La Chaîne Parlementaire, LCP, a récemment diffusé « Kadhafi mort ou vif », un documentaire réalisé par Antoine Vitkine en 2012, quelques mois après la mort du dictateur libyen.
La projection du documentaire était suivie d’un débat intitulé « Libye, comment sortir du chaos ? » C’est peu dire que l’intervention militaire de la France, du Royaume-Uni, des États-Unis et du Qatar en 2011 n’a pas stabilisé le pays. Celui-ci, en proie à l’anarchie, sert de base aux passeurs de migrants. Les puissances régionales, Turquie et Égypte en tête, attisent les conflits entre groupes tribaux.
Rappelons les faits. Arrivé au pouvoir par un coup d’État en 1969, Mouammar Kadhafi a imposé une dictature sanguinaire pendant plus de 40 ans. Actif protagoniste du terrorisme international dans les années 1980, il s’est rangé aux côtés de l’Occident dans la lutte contre le terrorisme dans les années 2000. Il fit une visite spectaculaire et embarrassante à Paris en décembre 2007.

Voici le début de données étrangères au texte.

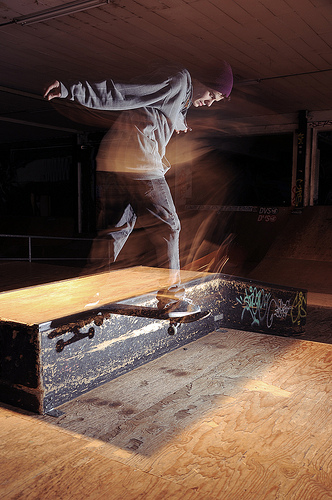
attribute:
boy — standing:
[37, 52, 246, 320]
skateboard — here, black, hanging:
[64, 303, 219, 339]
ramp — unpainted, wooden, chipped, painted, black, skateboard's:
[2, 261, 222, 326]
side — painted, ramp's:
[41, 276, 220, 410]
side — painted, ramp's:
[225, 275, 305, 339]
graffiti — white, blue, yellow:
[229, 278, 316, 329]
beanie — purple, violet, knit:
[190, 53, 238, 100]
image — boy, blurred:
[3, 0, 331, 482]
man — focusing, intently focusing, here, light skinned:
[24, 49, 238, 317]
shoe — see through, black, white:
[157, 295, 204, 319]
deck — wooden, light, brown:
[6, 255, 220, 330]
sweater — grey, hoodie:
[60, 62, 196, 172]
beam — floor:
[0, 262, 223, 326]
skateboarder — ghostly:
[41, 58, 241, 323]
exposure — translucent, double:
[11, 5, 331, 496]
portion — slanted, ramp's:
[192, 275, 324, 333]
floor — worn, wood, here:
[4, 330, 331, 491]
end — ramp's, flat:
[32, 299, 160, 407]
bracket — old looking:
[45, 406, 66, 423]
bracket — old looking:
[217, 324, 235, 336]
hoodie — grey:
[60, 64, 199, 187]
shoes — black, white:
[88, 296, 204, 323]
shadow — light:
[193, 323, 324, 405]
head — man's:
[187, 55, 240, 115]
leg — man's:
[131, 178, 185, 295]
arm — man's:
[58, 72, 188, 126]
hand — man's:
[38, 77, 64, 106]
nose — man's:
[204, 97, 217, 106]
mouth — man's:
[197, 99, 207, 109]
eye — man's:
[204, 86, 220, 97]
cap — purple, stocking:
[187, 60, 239, 95]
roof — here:
[4, 0, 330, 128]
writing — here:
[229, 284, 307, 328]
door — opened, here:
[195, 124, 294, 200]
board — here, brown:
[106, 302, 220, 334]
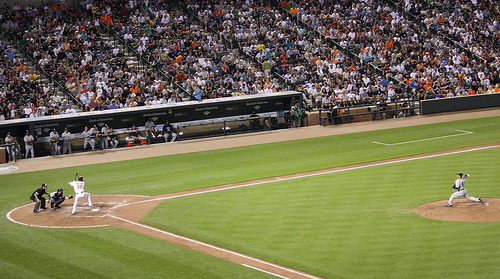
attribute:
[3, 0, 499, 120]
crowd — big, massive, large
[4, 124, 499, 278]
field — long, brown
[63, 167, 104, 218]
man — playing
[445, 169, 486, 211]
pitcher — white, tall, pitching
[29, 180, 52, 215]
umpire — looking, watching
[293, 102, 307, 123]
shirt — green, tee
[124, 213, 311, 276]
chalk — white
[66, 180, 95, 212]
uniform — white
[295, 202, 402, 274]
grass — green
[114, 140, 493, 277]
lines — white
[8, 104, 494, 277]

En février 2011, dans le sillage du printemps tunisien, une révolte éclate à Benghazi, la seconde ville du pays. Kadhafi jure de la réprimer dans le sang. Nicolas Sarkozy, David Cameron et Barak Obama exigent son départ. Ils obtiennent une résolution du Conseil de Sécurité de l’ONU le 17 mars, autorisant le recours à la force pour protéger les populations civiles.

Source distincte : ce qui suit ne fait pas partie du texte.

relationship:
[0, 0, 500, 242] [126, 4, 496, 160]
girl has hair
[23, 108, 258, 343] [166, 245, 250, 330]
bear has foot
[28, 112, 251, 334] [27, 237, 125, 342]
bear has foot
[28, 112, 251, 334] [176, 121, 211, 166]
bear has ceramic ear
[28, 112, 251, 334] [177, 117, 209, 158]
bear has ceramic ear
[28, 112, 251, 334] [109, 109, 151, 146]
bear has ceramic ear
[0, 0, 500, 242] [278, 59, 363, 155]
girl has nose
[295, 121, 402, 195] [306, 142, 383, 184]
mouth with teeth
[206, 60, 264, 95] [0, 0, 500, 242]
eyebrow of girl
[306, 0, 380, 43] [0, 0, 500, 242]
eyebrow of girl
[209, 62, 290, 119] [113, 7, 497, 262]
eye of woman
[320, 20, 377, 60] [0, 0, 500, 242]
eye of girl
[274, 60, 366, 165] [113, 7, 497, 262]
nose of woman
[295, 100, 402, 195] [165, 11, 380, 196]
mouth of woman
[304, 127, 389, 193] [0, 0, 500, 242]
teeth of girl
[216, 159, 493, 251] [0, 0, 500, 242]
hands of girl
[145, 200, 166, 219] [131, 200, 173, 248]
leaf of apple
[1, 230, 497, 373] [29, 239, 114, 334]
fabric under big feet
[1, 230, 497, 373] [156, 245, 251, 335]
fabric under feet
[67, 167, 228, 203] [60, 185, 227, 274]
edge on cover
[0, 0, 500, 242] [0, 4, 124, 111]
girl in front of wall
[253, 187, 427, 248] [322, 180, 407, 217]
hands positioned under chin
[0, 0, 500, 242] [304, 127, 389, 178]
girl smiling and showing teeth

Il faut attendre le mois d’août pour que des insurgés, armés par la France et le Qatar, prennent le contrôle de Tripoli. Le dictateur est assassiné dans une embuscade le 20 octobre. Le chaos s’installe ensuite, Le Conseil national de transition, dont dépendait pour les alliés une transition pacifique, s’avère une chimère. Parmi les révolutionnaires, les islamistes soutenus par le Qatar occupent une place importante.
Du côté français, le désir de se venger de l’humiliation du séjour à Paris du raïs libyen et celui de faire oublier le soutien au dictateur tunisien Ben Ali ont certainement pesé dans la décision de faire tomber Kadhafi. Il convient de tenir compte aussi du principe de devoir d’ingérence, défendu notamment par Bernard Henri Lévy, selon lequel il est légitime, et même éthique, de venir de l’extérieur au secours des peuples opprimés.
Le problème du devoir d’ingérence, c’est qu’il est nécessairement inégal. Dans son autobiographie, « une terre promise », Barak Obama constate ainsi qu’après avoir fortement contribué à la chute de Moubarak en Égypte, les États-Unis n’ont rien fait pour éviter les milliers de morts causées par la répression à Bahreïn, soutenue par leurs alliés dans le Golfe.
Le deuxième problème du droit d’ingérence, c’est que l’intervention pour faire cesser un massacre ne garantit nullement une amélioration durable des conditions de vie de la population, et moins encore son accès à plus de liberté. La violence déchaînée peut au contraire accroître les crispations et ruiner ce qui subsiste de l’état de droit, livrant le pays aux mains des milices et des mafias.
Le cas libyen est emblématique. L’usage de la manière forte pour détrôner Kadhafi est le miroir du soutien dont il bénéficia pendant des années. Les dirigeants occidentaux ont tendance à penser qu’appuyer les dictateurs garantit la stabilité régionale et la paix. C’est une idée fausse. Ils finissent par intervenir brutalement lorsque l’opinion publique se scandalise de leurs tueries. C’est trop tard, et cela envenime les choses au lieu de les apaiser.